Каждое утро мать варила чугунок картошки, свёклы или моркови. Варёную картошку она высыпала на стол. Покушав, дети ежедневно отмывали и натирали стол до желтизны. Для этого брали песок и с помощью железной щетки чистили его.
В трёх километрах от Кармановки находилась точка с политзаключенными – Сиблаг. Ежедневно Лида с братьями ходила туда, обменивали варёные овощи на похлёбку, хлеб (объедки). Но были рады и этому.
Еды постоянно недоставало, в животе урчало. Особенно приходилось тяжело зимой.
Весна... Как только появлялись проталины, дети шли на колхозные поля собирать оставшийся с осени картофель.
Сапоги на них были большого размера, им их дядька отдал. Боясь оставить их в грязи, снимали и несли в руках.
Копаясь в грязи, они собирали гнилую, замёрзшую картошку.

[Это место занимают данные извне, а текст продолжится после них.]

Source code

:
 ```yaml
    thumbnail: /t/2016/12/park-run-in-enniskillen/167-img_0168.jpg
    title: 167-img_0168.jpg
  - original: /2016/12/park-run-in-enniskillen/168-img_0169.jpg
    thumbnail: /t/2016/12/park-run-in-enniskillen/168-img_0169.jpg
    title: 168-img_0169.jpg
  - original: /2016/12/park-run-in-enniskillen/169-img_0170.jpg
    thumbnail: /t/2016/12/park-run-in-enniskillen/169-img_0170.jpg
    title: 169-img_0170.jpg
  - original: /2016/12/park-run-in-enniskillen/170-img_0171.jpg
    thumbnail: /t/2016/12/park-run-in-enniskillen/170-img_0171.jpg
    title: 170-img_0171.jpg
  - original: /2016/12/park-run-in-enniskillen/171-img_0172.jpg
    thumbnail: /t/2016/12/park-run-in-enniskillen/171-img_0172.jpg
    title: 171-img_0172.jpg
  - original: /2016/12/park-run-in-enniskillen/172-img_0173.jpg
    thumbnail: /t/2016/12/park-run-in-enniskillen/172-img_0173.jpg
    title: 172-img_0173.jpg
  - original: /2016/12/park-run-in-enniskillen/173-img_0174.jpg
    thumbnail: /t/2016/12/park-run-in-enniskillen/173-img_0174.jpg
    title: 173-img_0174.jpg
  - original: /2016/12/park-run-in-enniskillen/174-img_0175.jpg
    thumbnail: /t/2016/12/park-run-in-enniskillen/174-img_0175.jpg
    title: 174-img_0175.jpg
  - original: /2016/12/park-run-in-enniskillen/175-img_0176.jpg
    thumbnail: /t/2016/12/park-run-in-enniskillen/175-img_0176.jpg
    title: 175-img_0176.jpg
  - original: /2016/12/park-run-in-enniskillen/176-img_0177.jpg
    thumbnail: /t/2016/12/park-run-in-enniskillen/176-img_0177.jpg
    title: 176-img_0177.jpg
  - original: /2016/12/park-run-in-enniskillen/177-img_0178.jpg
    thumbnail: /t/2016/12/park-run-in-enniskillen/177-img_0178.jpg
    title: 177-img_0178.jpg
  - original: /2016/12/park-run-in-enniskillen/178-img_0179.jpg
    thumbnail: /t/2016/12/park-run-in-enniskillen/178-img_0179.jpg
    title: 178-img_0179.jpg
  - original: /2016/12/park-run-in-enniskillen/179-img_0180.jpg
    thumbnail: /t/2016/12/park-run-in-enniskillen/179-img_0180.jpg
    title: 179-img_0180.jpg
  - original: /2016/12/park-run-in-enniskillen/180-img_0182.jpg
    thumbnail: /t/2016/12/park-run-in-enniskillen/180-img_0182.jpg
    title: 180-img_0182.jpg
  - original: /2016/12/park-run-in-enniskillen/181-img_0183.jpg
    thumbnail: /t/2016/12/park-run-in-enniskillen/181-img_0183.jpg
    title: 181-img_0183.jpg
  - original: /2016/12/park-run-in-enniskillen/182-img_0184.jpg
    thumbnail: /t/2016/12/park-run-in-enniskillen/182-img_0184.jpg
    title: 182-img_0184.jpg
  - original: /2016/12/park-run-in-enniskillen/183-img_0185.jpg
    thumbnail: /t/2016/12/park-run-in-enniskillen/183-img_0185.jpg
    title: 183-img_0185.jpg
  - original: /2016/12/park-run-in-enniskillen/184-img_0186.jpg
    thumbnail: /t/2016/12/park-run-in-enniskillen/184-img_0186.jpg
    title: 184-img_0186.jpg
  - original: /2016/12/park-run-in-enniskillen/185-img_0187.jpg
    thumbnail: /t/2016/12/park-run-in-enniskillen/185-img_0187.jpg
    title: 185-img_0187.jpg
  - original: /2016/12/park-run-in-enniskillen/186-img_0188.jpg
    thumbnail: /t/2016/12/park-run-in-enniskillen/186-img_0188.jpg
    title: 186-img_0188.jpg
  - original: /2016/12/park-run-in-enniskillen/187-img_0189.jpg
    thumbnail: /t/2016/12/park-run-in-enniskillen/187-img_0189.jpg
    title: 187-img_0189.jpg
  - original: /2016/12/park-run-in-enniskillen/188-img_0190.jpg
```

Но вот едет объездчик. Увидав детей, подъезжает и приказывает им высыпать картофель ему в телегу. "Мы плачем, говорим, что есть нечего, но что ему до наших слёз... Только отъедет подальше, мы начинаем заново собирать.
Дома шкурку обдерём, натрём на терке, а мама сделает лепёшки.
Бывало, брат Фёдор обманывал нас.
- Вон ворона летит! Мы отвлечёмся, а он хвать и съест лепёшки.
Иногда приходили с пустыми руками, а мама нас успокаивала: «Не плачьте, бог все видит! Значит, ему это нужнее».
Нашей семье, как и всем другим, давали план по доставке табака на фронт. Выделенный гектар засеивали.
Всё лето на конях возили из реки воду в бочках для полива. Один черпает воду ведром, а другой принимает. Приедем на поле, начерпаем из бочки ведром воду, поливаем каждый кустик.
Пасынкуем, обрываем цветы, просушиваем, связываем в пучки.
Недалеко от сушилки ставим навесы, на шесты вешаем сушить. Измельчаем на специальной машинке, ссыпаем в мешки.
Приезжала машина из Новосибирска. Приёмщик внимательно осматривал табак и менял его на сахар.
Сорок четвёртый год принёс беду и в наш дом. Однажды утром мы проснулись и увидели маму с письмом в руке, она тихо так плакала... Сидела и глядела в одну точку, слёзы текли по щекам. Несколько раз и в течение многих дней она перечитывала строчки «пропал без вести». Потом решила: хватит, пропал без вести, это не значит, что погиб! Мама ждала, надеялась, что папа постучит и скажет, ну вот и я пришёл, как обещал. Умерла она на семьдесят втором году, оставшись верной отцу.
Какое бы ни было тяжёлое время, надо было жить дальше и учиться. Три года мы проучились в Кармановке у учителя Елизаветы Максимовны Комадеевой.
Чернила делали из свекольного сока, выжимали его. Сначала он был красного цвета, но немного погодя превращался в чёрный. Писали на газетах, в исписанных тетрадях между строчек.
Полтора года ходила пешком в Сосновку, школа находилась в пяти километрах от дома.
Трудно было зимой. Валенки дырявые. Заложишь дыры соломой, пройдёшь полкилометра, солома вылезет. Идёшь, пальцы выглядывают наружу, ноги коченеют.
Придя в школу, босые ноги спрячешь под себя на лавку и так сидишь, пока они не отогреются.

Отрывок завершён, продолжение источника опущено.